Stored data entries
━━━━━━━━━━━━━━━━

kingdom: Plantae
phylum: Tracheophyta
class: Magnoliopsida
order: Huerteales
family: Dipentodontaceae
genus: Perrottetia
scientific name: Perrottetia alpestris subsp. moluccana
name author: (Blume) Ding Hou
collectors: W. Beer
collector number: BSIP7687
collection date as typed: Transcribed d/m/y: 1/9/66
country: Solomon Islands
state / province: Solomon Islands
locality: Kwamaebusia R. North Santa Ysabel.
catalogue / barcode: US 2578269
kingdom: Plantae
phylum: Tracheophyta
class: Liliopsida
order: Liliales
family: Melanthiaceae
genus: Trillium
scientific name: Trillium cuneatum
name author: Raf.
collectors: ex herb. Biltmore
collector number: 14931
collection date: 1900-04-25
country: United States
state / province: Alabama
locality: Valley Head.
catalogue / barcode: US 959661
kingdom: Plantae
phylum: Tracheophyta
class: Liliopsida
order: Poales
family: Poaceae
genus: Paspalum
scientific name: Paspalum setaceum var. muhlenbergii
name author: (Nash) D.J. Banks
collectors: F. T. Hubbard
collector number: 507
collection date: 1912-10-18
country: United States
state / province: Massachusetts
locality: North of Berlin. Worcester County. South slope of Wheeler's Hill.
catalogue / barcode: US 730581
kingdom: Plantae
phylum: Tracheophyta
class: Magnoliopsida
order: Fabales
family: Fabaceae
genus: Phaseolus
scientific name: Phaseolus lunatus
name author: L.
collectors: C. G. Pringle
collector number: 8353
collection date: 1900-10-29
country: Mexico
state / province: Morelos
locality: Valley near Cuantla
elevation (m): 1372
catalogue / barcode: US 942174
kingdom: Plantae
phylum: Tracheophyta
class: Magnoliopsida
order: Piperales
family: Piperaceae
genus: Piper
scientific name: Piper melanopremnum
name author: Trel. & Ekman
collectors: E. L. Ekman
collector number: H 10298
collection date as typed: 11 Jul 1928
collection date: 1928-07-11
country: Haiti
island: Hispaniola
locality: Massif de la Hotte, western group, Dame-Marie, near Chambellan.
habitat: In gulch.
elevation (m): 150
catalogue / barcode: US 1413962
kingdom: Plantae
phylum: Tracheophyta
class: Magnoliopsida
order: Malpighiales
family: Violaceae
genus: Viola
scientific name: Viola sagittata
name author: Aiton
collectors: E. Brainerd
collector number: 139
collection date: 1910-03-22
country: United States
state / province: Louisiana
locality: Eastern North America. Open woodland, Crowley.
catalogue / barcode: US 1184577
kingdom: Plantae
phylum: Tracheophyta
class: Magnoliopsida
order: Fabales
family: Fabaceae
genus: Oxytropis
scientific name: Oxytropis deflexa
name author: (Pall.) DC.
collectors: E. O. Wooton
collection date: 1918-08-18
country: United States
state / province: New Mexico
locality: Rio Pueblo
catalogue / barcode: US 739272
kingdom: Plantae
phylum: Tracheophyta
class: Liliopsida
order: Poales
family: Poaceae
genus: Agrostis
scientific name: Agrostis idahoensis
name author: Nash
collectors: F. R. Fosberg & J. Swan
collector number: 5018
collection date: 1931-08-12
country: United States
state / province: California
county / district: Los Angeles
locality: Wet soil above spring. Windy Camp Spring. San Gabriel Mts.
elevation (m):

━━━━━━━━━━━━━━━━

▶ **Problem to work on**:
Rewrite the part of the listing that opens with the line containing "scientific name: Paspalum" and closes with the line containing "collectors: E. L. Ekman", swapping "collectors" for "collected by" and leaving everything else unchanged.

▶ **Correct result**:
scientific name: Paspalum setaceum var. muhlenbergii
name author: (Nash) D.J. Banks
collected by: F. T. Hubbard
collector number: 507
collection date: 1912-10-18
country: United States
state / province: Massachusetts
locality: North of Berlin. Worcester County. South slope of Wheeler's Hill.
catalogue / barcode: US 730581
kingdom: Plantae
phylum: Tracheophyta
class: Magnoliopsida
order: Fabales
family: Fabaceae
genus: Phaseolus
scientific name: Phaseolus lunatus
name author: L.
collected by: C. G. Pringle
collector number: 8353
collection date: 1900-10-29
country: Mexico
state / province: Morelos
locality: Valley near Cuantla
elevation (m): 1372
catalogue / barcode: US 942174
kingdom: Plantae
phylum: Tracheophyta
class: Magnoliopsida
order: Piperales
family: Piperaceae
genus: Piper
scientific name: Piper melanopremnum
name author: Trel. & Ekman
collected by: E. L. Ekman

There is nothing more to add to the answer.